Scientists ordinarily engineer proteins manually on a computer. These include antibodies and synthetic binding proteins to fight COVID-19, or enzymes for industrial manufacturing.
The problem is that a single protein molecule is already incredibly complex, with thousands of bonded atoms that make them difficult to study, even with specialized software.
That is where AI comes in.
A screenshot from DALL-E 2 demonstrating the AI's ability to generate original images from a prompt (DALL-E 2 // OpenAI)
Several recent projects like DALL-E use text prompts to generate images, which inspired researchers to use the same concept in medicine.
"The idea is the same: neural networks can be trained to see patterns in data," said lead author Joseph Watson, a postdoctoral scholar at UW Medicine. "Once trained, you can give it a prompt and see if it can generate an elegant solution. Often the results are compelling — or even beautiful."
The team "trained" several neural networks with information from the Protein Data Bank—a public database of hundreds of thousands of protein structures from across the animal kingdom.
Researchers say their first approach to generating proteins is dubbed "hallucination," which works like AI image generation tools, which create a new output based on a simple prompt. The second approach is dubbed "inpainting," which works like autocomplete features you might find on search engines or texting.
"Most people can come up with new images of cats or write a paragraph from a prompt if asked, but with protein design, the human brain cannot do what computers now can," said lead author Jue Wang, a postdoctoral scholar at UW Medicine. "Humans just cannot imagine what the solution might look like, but we have set up machines that do."
To generate the protein, the research team compares it to an AI-generated book.

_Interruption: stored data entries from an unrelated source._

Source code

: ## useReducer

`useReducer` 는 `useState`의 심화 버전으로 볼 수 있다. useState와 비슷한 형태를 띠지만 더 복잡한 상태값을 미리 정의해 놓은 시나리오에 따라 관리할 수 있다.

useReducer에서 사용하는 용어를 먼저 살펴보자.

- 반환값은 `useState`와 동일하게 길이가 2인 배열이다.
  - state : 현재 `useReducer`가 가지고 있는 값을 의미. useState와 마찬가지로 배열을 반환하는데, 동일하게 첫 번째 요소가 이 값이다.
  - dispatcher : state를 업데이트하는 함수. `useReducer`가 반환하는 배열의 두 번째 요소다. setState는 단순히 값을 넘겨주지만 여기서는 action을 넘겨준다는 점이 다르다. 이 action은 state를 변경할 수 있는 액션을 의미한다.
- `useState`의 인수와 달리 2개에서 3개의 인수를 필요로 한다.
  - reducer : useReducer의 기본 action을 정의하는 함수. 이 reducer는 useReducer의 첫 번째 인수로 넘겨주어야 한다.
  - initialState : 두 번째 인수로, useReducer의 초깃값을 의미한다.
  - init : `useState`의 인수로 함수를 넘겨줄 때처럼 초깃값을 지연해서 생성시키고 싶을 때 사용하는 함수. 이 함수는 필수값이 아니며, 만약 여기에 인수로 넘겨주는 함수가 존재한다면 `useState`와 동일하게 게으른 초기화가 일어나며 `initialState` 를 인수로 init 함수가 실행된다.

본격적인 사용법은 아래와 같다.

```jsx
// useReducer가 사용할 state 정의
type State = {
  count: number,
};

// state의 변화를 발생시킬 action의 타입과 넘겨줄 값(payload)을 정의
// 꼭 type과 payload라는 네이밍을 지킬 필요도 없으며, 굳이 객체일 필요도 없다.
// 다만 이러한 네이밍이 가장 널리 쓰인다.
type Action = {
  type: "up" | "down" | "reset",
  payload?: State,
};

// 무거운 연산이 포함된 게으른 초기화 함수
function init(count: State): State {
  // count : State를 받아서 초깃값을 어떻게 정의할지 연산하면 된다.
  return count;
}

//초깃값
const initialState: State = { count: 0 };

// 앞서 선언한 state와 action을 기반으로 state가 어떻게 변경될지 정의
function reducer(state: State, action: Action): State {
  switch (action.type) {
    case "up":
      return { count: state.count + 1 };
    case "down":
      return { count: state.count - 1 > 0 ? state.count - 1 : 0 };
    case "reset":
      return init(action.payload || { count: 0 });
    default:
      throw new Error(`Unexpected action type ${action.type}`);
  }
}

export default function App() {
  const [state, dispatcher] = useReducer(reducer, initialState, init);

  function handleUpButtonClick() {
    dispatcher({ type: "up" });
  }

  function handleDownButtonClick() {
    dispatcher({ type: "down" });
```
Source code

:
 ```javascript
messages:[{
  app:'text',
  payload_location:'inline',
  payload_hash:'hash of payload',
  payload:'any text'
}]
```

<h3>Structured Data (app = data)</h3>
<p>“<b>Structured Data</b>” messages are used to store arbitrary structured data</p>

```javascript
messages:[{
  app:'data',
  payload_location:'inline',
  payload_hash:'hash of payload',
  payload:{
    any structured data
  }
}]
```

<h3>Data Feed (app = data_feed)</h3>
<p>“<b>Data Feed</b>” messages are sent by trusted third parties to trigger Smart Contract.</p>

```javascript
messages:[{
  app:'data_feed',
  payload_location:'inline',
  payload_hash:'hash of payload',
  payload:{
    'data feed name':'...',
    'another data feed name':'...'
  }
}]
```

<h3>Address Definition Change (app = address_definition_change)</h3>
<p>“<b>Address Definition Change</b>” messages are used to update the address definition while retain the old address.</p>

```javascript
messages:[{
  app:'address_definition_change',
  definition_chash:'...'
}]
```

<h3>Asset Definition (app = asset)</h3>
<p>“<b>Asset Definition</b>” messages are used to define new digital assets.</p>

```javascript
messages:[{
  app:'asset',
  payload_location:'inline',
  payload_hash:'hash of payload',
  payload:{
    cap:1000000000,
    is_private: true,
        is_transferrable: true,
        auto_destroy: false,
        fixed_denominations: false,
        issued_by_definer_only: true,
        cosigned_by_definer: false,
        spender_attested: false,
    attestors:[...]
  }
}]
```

"You start with a random assortment of words — total gibberish. Then you impose a requirement such as that in the opening paragraph, it needs to be a dark and stormy night. Then the computer will change the words one at a time and ask itself ‘Does this make my story make more sense?’ If it does, it keeps the changes until a complete story is written," said Wang.
Rather than an opening paragraph, researchers instead start with a string of amino acids. The software then mutates the sequence over and over until it encodes the desired function, a process that sometimes takes mere seconds.
These sequences can then be manufactured and studied in the lab.
"With autocomplete, or ‘Protein Inpainting,’ we start with the key features we want to see in a new protein, then let the software come up with the rest. Those features can be known binding motifs or even enzyme active sites," said Watson.
According to researchers the proteins made through hallucination and inpainting have been working, including proteins that bind metals, others that bind the anti-cancer receptor PD-1, and still more that could vaccinate against respiratory syncytial virus (RSV).
Extensive testing is needed before these proteins are ever rolled out for medical use.
"These are very powerful new approaches, but there is still much room for improvement," said Baker, who was a recipient of the 2021 Breakthrough Prize in Life Sciences. "Designing high activity enzymes, for example, is still very challenging. But every month our methods just keep getting better! Deep learning transformed protein structure prediction in the past two years, we are now in the midst of a similar transformation of protein design."